The regulators also identified certainty and predictability in the regulatory process as critical factors in fostering new medicines innovation, the more so for those companies that are seeking to provide complex biologic therapies for unmet medical needs, where agency guidance is often needed on how to proceed.   Hamburg sees the role of FDA as a “gateway” to innovation in speeding medicines access for patients with few available treatments for their conditions.  But to do so she underscored that regulatory agencies need to develop more tools to clarify scientific uncertainty as new technologies advance our knowledge of disease.  Rasi added that in the European Union a key issue is the question of what is innovation, given that EMA has to act on the basis of collaboration with 27 member states, each with their own perspective.

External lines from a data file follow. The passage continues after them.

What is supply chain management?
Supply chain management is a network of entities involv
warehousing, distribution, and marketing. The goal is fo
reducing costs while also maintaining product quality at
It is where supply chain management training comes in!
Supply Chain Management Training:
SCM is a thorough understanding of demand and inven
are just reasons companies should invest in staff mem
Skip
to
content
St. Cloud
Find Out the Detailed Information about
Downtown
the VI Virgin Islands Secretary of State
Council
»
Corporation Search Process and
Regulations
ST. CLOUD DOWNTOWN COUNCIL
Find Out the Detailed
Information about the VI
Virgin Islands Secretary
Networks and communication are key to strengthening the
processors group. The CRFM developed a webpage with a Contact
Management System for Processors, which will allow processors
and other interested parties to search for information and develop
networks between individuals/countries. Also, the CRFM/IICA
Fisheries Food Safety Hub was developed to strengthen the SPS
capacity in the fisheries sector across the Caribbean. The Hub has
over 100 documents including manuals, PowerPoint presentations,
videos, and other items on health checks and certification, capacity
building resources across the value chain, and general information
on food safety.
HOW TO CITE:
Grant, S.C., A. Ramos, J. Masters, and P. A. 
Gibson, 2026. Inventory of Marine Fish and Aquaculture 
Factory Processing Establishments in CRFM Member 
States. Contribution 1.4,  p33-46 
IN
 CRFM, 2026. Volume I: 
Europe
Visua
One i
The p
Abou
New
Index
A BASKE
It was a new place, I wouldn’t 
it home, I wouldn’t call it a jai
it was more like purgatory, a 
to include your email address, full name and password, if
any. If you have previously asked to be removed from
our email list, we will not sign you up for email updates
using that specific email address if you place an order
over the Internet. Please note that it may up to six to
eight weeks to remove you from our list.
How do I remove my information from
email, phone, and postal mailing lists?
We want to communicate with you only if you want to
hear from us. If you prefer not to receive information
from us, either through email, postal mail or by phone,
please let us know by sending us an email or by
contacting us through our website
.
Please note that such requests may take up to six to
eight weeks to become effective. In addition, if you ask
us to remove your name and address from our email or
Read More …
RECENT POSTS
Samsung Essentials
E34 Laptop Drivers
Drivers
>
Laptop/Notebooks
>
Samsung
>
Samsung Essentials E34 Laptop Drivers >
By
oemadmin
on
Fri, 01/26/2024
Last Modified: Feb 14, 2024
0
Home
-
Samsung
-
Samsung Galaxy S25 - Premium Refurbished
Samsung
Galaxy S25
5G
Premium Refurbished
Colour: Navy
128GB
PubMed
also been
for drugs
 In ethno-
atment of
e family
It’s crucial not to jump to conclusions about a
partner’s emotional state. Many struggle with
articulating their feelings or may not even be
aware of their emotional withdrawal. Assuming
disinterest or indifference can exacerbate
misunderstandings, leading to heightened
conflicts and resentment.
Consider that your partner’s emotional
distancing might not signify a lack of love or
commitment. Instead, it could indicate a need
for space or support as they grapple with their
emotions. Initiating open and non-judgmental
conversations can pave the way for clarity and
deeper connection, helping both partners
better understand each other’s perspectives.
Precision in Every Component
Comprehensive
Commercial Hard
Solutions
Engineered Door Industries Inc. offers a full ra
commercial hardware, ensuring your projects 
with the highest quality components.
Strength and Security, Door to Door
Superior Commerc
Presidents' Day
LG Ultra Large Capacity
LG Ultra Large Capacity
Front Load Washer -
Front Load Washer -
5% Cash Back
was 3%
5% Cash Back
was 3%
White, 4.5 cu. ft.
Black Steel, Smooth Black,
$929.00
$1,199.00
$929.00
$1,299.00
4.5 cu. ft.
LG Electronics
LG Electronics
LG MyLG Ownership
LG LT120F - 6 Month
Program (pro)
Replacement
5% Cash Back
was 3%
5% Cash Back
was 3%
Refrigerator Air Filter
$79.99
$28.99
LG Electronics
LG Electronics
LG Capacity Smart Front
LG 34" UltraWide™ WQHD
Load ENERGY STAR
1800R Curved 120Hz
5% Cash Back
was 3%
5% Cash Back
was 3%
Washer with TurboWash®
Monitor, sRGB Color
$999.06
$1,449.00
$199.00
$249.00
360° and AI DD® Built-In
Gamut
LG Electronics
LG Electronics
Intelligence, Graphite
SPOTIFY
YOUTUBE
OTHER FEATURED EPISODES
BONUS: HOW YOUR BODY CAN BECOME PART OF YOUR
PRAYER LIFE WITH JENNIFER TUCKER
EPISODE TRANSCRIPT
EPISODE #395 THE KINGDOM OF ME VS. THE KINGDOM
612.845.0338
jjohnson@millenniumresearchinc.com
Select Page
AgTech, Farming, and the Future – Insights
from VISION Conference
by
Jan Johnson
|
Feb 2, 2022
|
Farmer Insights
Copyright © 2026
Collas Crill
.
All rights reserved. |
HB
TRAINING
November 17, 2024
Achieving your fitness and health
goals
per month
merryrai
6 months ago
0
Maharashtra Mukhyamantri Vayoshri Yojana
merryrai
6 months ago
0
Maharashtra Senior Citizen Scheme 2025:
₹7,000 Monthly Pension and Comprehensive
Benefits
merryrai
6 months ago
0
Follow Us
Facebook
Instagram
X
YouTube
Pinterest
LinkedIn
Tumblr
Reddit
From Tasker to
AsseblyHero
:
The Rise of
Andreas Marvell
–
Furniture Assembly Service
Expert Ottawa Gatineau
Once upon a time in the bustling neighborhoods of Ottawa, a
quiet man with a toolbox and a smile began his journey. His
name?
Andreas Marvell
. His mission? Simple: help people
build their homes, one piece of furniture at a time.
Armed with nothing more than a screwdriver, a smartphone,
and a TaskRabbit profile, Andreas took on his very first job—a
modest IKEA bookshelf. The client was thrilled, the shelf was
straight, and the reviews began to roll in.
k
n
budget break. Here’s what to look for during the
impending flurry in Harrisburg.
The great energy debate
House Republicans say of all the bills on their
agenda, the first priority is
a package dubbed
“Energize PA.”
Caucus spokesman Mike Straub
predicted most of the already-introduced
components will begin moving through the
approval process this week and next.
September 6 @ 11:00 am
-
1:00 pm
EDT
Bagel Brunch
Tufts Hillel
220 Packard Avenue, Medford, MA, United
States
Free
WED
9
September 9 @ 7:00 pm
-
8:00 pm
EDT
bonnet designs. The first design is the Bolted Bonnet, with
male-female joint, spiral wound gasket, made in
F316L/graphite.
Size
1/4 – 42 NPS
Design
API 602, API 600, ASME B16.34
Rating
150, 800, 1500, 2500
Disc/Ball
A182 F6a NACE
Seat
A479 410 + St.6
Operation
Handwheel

Prompted by panel moderator William Looney of Pharm Exec, Hamburg and Rasi also addressed the current environment where patient access to medicines is in practice being defined by reimbursement authorities rather than through traditional registration approval.  Both agency heads stressed that neither has a legal mandate to include reimbursement or cost effectiveness in their review and approval determinations.  However, they did see a role for their respective agencies in consulting with cost containment entities – such as the Centers for Medicare and Medicaid (CMS) in the US and national health technology assessment institutions in Europe – on the safety and efficacy factors that led to the initial marketing authorization decision.

Bringing CMS into the FDA’s pre-approval drug review process on a trial basis is in part intended to facilitate CMS reimbursement decision-making by getting it into gear earlier, according to Hamburg.  Rasi noted that in Europe, the EMA is engaged in a similar exercise bringing together, well prior to marketing approval, the drug sponsor and representatives from the major reimbursement agencies to facilitate what amounts to a parallel process of review.  In addition, EMA has expanded the information that is included in the European Public Assessment Report (EPAR) as a way to assist national reimbursement decisions. The goal is to avoid situations where the EMA and local reimbursement agencies might be asking for the same information, which can strain the innovator’s resources and end up delaying access.

The moderator also noted the impact on FDA of a mandatory budget sequestration if there is no progress on avoiding the year-end tax and fiscal cliff.  Hamburg expressed optimism on an eventual resolution of the impasse, but added the stakes were as high as they could be:  sequestration could end up barring introduction of the new user fees that are critical to FDA’s ability to fulfill its mission in advancing innovation.